Martin Vernon

Personal information
- Full name: Martin Jeffery Vernon
- Born: 4 July 1951 Marylebone, London, England
- Died: 10 September 2024 (aged 73)
- Batting: Right-handed
- Bowling: Right-arm fast-medium
- Role: Bowler

Domestic team information
- 1974–1976: Middlesex
- 1977: Gloucestershire

Career statistics
| Competition | FC | List A |
| Matches | 22 | 31 |
| Runs scored | 146 | 75 |
| Batting average | 6.63 | 7.50 |
| 100s/50s | 0/0 | 0/0 |
| Top score | 27 | 15* |
| Balls bowled | 1847 | 1399 |
| Wickets | 31 | 26 |
| Bowling average | 38.64 | 40.15 |
| 5 wickets in innings | 2 | 0 |
| 10 wickets in match | 1 | n/a |
| Best bowling | 6/58 | 3/13 |
| Catches/stumpings | 5/0 | 3/0 |
- Source: Cricinfo, 30 July 2013

= Martin Vernon =

English cricketer

Martin Jeffery Vernon (4 July 1951 – 10 September 2024) was an English cricketer. He played for Middlesex between 1974 and 1976 and for Gloucestershire in 1977.

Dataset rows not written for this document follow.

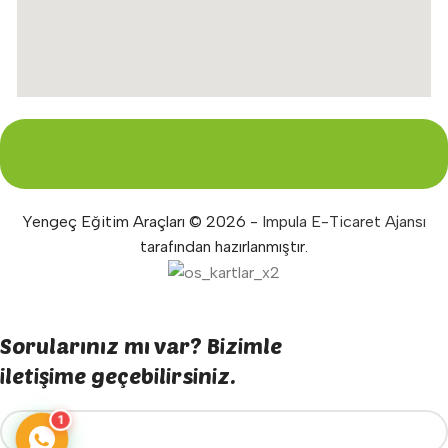
Yengeç Eğitim Araçları © 2026 -
Impula E-Ticaret Ajansı
tarafından hazırlanmıştır.
Sorularınız mı var? Bizimle
iletişime geçebilirsiniz.
1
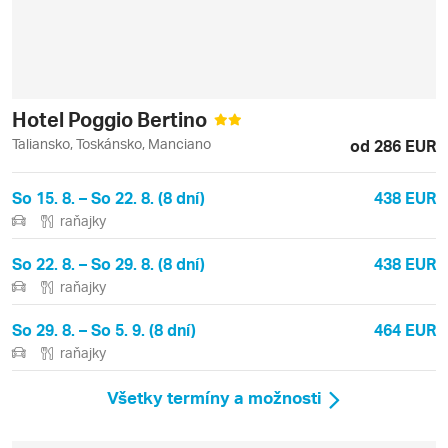
Hotel Poggio Bertino
Taliansko, Toskánsko, Manciano
od 286 EUR
So 15. 8. – So 22. 8. (8 dní)
438 EUR
raňajky
So 22. 8. – So 29. 8. (8 dní)
438 EUR
raňajky
So 29. 8. – So 5. 9. (8 dní)
464 EUR
raňajky
Všetky termíny a možnosti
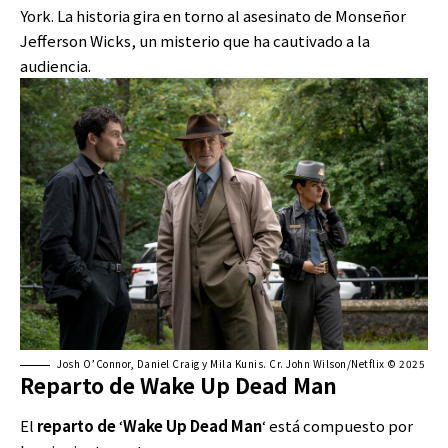
York. La historia gira en torno al asesinato de Monseñor
Jefferson Wicks, un misterio que ha cautivado a la
audiencia.
Josh O’Connor, Daniel Craig y Mila Kunis. Cr. John Wilson/Netflix © 2025
Reparto de Wake Up Dead Man
El
reparto de
‘
Wake Up Dead Man
‘ está compuesto por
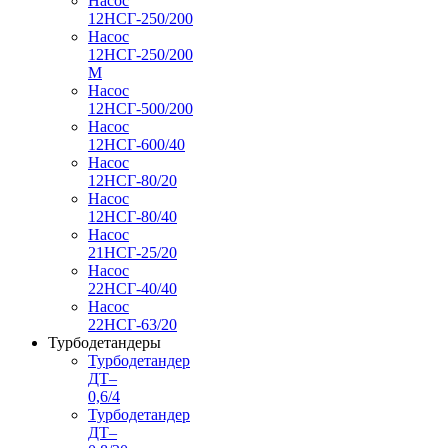
Насос
12НСГ-250/200
Насос
12НСГ-250/200
М
Насос
12НСГ-500/200
Насос
12НСГ-600/40
Насос
12НСГ-80/20
Насос
12НСГ-80/40
Насос
21НСГ-25/20
Насос
22НСГ-40/40
Насос
22НСГ-63/20
Турбодетандеры
Турбодетандер
ДТ–
0,6/4
Турбодетандер
ДТ–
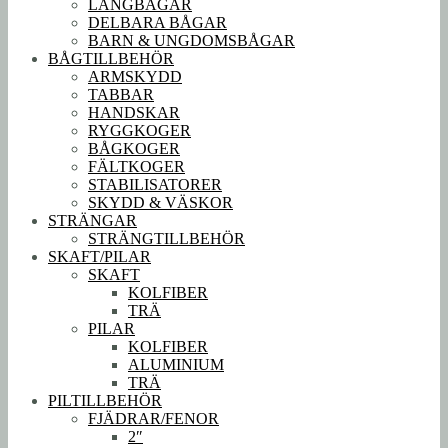
LÅNGBÅGAR
DELBARA BÅGAR
BARN & UNGDOMSBÅGAR
BÅGTILLBEHÖR
ARMSKYDD
TABBAR
HANDSKAR
RYGGKOGER
BÅGKOGER
FÄLTKOGER
STABILISATORER
SKYDD & VÄSKOR
STRÄNGAR
STRÄNGTILLBEHÖR
SKAFT/PILAR
SKAFT
KOLFIBER
TRÄ
PILAR
KOLFIBER
ALUMINIUM
TRÄ
PILTILLBEHÖR
FJÄDRAR/FENOR
2″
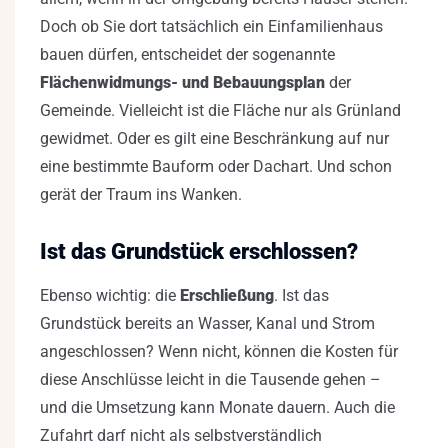
Doch ob Sie dort tatsächlich ein Einfamilienhaus
bauen dürfen, entscheidet der sogenannte
Flächenwidmungs- und Bebauungsplan
der
Gemeinde. Vielleicht ist die Fläche nur als Grünland
gewidmet. Oder es gilt eine Beschränkung auf nur
eine bestimmte Bauform oder Dachart. Und schon
gerät der Traum ins Wanken.
Ist das Grundstück erschlossen?
Ebenso wichtig: die
Erschließung
. Ist das
Grundstück bereits an Wasser, Kanal und Strom
angeschlossen? Wenn nicht, können die Kosten für
diese Anschlüsse leicht in die Tausende gehen –
und die Umsetzung kann Monate dauern. Auch die
Zufahrt darf nicht als selbstverständlich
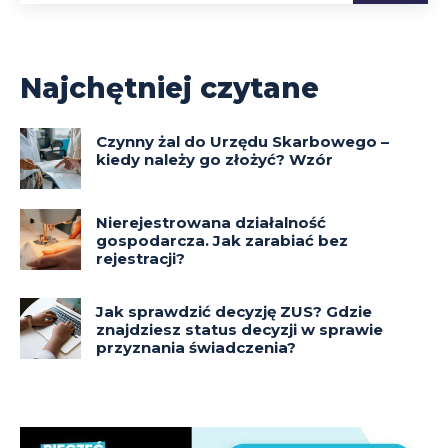
Najchętniej czytane
Czynny żal do Urzędu Skarbowego –
kiedy należy go złożyć? Wzór
Nierejestrowana działalność
gospodarcza. Jak zarabiać bez
rejestracji?
Jak sprawdzić decyzję ZUS? Gdzie
znajdziesz status decyzji w sprawie
przyznania świadczenia?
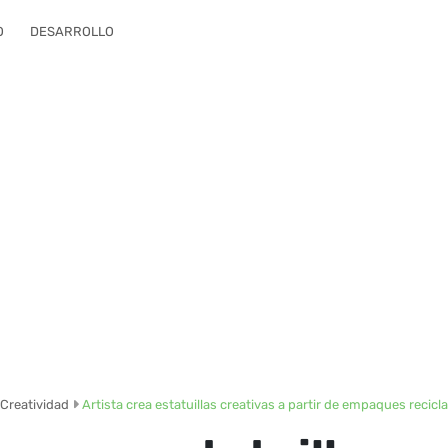
O
DESARROLLO
Creatividad
Artista crea estatuillas creativas a partir de empaques recicl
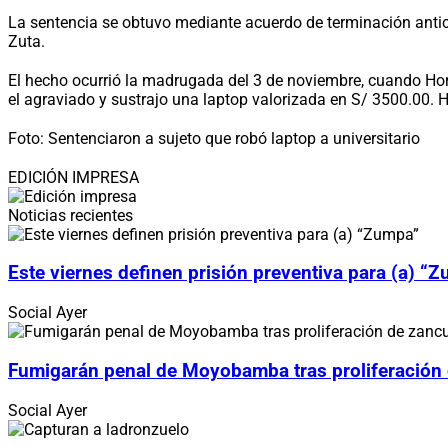
La sentencia se obtuvo mediante acuerdo de terminación antici
Zuta.
El hecho ocurrió la madrugada del 3 de noviembre, cuando Hor
el agraviado y sustrajo una laptop valorizada en S/ 3500.00. H
Foto: Sentenciaron a sujeto que robó laptop a universitario
EDICIÓN IMPRESA
Noticias recientes
Este viernes definen prisión preventiva para (a) “
Social
Ayer
Fumigarán penal de Moyobamba tras proliferación
Social
Ayer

Vernon played irregularly for Middlesex Second XI from 1970, and made his first-team debut in 1974 as an opening bowler. In July 1974, in his third County Championship match, he took 6 for 58 and 5 for 54 against Somerset, twice dismissing Viv Richards leg-before, and dismissing Brian Close for a pair, the first in Close's long career. Vernon took four wickets in seven balls in the second innings. With his pace he was regarded as a possible long-term replacement for John Price in the Middlesex team, but he was unable to maintain his form, and his appearances in first-class cricket were irregular. His best List A cricket figures came in his first match, when he took 3 for 13 off eight overs against Yorkshire in June 1974. He toured Bangladesh with MCC in 1976-77. An ankle injury forced him to retire from professional cricket after the 1977 season.

Vernon had a career in newspaper and magazine advertising, including two positions as a managing director.

Vernon died on 10 September 2024 at the age of 73.